Drug Modulation Can Resolve Low-Level Anti-TNF Drug Antibodies in IBD

A retrospective case series suggests that low-level anti-tumor necrosis factor anti-drug antibodies in patients with inflammatory bowel disease may be overcome by dose escalation and/or addition of an immunomodulator, which can allow for clinical improvement in disease status.
Jackie Syrop
September 19, 2017
Low-level anti-tumor necrosis factor (TNF) anti-drug antibodies (ADAs) in patients with inflammatory bowel disease (IBD) may be overcome by dose escalation and/or addition of an immunomodulator, which can allow for clinical improvement in disease status, according to a retrospective case series of 12 patients with IBD published in the World Journal of Gastrointestinal Pharmacology and Therapeutics.

Writing in an editorial in the journal, Mansi M. Kothari, MD, and colleagues said their experience suggests that dose escalation and immunomodulation may be a viable strategy for preserving the use of an anti-TNF drug.
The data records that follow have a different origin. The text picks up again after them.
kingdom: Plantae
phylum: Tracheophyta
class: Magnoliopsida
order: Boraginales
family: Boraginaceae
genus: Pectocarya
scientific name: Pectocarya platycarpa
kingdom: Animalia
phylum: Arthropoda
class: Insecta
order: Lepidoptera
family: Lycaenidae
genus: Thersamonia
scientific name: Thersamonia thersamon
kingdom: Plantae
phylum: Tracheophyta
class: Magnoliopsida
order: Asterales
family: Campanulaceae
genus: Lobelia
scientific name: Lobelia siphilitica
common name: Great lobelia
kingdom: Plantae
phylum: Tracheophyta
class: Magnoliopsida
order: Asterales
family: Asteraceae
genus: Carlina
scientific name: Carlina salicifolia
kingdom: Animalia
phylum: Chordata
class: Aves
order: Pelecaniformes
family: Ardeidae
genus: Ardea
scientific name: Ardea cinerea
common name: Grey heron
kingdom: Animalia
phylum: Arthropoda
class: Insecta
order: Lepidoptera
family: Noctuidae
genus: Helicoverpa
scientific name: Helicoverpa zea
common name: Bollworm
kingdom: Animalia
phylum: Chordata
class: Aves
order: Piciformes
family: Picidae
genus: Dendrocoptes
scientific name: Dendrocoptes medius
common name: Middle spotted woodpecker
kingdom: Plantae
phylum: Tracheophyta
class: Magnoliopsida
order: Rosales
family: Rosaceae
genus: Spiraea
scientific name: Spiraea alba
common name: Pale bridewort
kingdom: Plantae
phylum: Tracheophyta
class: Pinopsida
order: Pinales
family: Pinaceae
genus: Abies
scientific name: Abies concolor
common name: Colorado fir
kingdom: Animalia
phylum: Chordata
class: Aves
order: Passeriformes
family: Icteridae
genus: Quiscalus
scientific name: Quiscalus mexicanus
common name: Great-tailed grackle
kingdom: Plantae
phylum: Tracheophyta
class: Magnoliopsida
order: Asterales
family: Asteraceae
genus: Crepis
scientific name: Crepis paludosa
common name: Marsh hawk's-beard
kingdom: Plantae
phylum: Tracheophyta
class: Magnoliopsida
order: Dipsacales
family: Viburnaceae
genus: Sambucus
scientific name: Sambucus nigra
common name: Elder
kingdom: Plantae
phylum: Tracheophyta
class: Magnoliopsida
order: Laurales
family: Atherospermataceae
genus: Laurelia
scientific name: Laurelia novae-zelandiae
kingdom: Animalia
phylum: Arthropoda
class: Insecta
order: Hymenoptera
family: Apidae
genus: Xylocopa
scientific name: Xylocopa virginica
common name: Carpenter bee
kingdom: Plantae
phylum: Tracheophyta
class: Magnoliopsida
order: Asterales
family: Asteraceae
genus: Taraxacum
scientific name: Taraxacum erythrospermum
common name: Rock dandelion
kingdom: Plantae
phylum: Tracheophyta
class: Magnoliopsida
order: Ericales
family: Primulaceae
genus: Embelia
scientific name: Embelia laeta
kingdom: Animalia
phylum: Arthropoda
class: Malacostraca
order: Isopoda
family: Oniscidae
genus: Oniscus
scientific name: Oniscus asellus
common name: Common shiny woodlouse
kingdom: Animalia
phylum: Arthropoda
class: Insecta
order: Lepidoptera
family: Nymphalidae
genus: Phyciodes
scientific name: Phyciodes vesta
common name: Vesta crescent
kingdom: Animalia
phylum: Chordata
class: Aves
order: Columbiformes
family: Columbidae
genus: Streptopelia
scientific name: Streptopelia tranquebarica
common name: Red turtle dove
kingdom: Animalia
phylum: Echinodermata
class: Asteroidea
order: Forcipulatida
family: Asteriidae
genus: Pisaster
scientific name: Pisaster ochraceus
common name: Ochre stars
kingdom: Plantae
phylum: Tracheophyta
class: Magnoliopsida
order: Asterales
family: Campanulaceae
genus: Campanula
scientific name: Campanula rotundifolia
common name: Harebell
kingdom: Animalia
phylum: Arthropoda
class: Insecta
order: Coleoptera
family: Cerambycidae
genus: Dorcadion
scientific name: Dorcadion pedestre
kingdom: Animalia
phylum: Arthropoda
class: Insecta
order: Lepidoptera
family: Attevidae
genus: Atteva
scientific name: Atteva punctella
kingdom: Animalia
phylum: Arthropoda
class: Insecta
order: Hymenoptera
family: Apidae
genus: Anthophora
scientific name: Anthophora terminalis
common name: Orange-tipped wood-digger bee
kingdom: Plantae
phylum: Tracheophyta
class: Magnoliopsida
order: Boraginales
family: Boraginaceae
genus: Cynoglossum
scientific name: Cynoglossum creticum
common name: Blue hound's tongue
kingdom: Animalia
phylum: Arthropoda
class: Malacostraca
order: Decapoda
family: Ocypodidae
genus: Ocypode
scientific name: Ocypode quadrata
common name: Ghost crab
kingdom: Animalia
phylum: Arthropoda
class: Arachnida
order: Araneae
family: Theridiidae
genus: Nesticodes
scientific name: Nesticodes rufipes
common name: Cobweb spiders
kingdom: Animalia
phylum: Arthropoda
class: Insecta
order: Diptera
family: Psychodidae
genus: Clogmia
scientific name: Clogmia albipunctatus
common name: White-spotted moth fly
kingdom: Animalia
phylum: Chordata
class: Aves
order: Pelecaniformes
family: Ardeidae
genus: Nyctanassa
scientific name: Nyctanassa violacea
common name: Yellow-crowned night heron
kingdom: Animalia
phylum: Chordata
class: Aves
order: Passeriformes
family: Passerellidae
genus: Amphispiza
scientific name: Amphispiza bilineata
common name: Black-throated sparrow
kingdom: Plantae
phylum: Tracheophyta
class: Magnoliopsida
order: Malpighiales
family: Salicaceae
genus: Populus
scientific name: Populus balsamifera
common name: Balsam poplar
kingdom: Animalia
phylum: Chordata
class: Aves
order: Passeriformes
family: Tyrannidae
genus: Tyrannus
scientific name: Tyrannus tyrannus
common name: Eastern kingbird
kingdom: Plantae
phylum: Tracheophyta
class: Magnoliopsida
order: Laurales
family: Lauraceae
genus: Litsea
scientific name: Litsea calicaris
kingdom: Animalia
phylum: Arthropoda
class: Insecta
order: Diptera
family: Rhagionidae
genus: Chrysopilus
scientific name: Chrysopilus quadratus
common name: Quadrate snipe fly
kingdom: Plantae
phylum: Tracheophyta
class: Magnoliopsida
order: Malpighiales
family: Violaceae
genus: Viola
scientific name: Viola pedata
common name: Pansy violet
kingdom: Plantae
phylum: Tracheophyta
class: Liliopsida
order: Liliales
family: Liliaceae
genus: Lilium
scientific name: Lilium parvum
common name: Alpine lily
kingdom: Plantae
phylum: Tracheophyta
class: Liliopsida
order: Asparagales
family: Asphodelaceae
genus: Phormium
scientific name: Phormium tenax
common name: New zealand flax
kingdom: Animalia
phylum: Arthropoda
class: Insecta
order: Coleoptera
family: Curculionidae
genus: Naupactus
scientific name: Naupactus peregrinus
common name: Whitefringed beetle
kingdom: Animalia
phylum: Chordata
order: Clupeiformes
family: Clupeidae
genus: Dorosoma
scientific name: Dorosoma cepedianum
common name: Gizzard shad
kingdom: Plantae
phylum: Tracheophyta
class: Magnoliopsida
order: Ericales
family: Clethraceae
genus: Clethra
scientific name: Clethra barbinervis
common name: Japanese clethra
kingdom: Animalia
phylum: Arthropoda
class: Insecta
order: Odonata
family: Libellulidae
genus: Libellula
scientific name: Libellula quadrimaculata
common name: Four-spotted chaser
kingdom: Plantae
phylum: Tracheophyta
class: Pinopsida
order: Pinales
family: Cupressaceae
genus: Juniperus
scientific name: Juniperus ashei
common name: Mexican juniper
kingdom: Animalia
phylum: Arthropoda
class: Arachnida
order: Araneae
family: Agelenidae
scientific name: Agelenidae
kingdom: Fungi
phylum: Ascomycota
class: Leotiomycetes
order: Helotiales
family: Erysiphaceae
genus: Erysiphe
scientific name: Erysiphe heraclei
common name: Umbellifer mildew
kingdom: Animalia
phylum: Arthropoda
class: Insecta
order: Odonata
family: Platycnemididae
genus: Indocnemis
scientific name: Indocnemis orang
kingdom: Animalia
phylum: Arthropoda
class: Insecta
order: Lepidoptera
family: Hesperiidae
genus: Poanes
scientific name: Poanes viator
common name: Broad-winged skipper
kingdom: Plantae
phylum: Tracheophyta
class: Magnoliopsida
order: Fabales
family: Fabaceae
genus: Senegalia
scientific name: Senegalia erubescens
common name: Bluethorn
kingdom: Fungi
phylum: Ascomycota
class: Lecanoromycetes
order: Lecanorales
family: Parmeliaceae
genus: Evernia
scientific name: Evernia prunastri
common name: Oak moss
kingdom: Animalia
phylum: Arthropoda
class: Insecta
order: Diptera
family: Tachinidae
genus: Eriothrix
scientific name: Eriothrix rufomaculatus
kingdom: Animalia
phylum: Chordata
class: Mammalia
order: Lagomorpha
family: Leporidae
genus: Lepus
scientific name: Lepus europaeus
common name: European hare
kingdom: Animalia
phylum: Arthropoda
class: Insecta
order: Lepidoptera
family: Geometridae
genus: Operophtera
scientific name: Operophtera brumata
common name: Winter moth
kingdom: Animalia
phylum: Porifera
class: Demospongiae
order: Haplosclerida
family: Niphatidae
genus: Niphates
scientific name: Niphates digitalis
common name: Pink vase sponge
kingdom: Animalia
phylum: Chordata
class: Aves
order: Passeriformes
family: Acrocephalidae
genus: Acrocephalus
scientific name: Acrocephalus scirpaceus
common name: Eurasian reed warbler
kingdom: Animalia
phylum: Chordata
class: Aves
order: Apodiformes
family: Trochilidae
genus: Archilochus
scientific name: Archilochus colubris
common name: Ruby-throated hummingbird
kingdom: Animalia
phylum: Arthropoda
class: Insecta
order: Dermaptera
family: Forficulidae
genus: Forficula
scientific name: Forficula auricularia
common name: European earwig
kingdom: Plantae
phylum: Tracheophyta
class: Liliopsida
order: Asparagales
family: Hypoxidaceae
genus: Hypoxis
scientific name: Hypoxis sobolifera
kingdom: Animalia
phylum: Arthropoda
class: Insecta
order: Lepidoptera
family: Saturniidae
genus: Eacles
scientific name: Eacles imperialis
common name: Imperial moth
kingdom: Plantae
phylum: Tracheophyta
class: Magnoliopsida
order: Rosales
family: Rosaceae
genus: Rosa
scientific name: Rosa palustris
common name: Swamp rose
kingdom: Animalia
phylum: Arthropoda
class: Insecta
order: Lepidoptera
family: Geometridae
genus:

Therapeutic drug monitoring is an important tool to guide this strategy, the researchers noted.

Their case series discusses 12 patients with IBD (8 patients had Crohn’s disease and 4 had ulcerative colitis) who had detectable but low-level ADAs after treatment with infliximab (n = 7) or adalimumab (n = 5). Disease activity in all patients was moderate to severe; median duration of disease was 8 years (range, 1 to 30). Median duration of treatment on the patients’ respective anti-TNF treatments was 18.5 months, (range, 4 to over 120).

After the presence of low-level antibodies was noted, 11 patients underwent dose escalation of the anti-TNF drug in the form of either an increase in drug frequency or dosage, and 1 patient had an immunomodulator (methotrexate) added to the treatment regimen. The researchers discussed the addition of an immunomodulator with all patients who were not already treated with one, but most patients declined because of concerns about side effects. Those who were already on immunomodulator therapy were continued on dual therapy.

Follow-up drug-level testing demonstrated resolution of ADAs in 8 patients (75%). These patients were found to have an increase in drug level (median drug levels increased to 20.2 µg/mL and 7.9 µg/mL for infliximab and adalimumab, respectively). These patients also had improvement in disease activity (decreased inflammatory markers and/or symptomatic improvement). Four patients did not have resolution of ADAs after dose escalation, and were switched to an alternate IBD therapy. These 4 patients had Crohn’s disease; it is unclear whether this fact is significant because of the small size of the study.

Prevention of immunogenicity is regarded as an important consideration in the approach to using a TNF inhibitor. “Based on this literature and our own experience as described, we believe that in certain patients, low-level anti-TNF drug antibodies can be overcome by dose escalation and/or addition of an immunomodulatory [agent], and can allow for clinical improvement in disease status,” the researchers concluded. “As the efficacy of subsequent anti-TNF drugs generally diminishes in comparison to the initial anti-TNF drug, drug manipulation to overcome low-level antibodies may be a valuable strategy to preserve the use of anti-TNFs in IBD. Therapeutic drug monitoring, which allows for measurement of drug levels and drug antibodies, is an instrumental tool to assess success or failure of this approach.”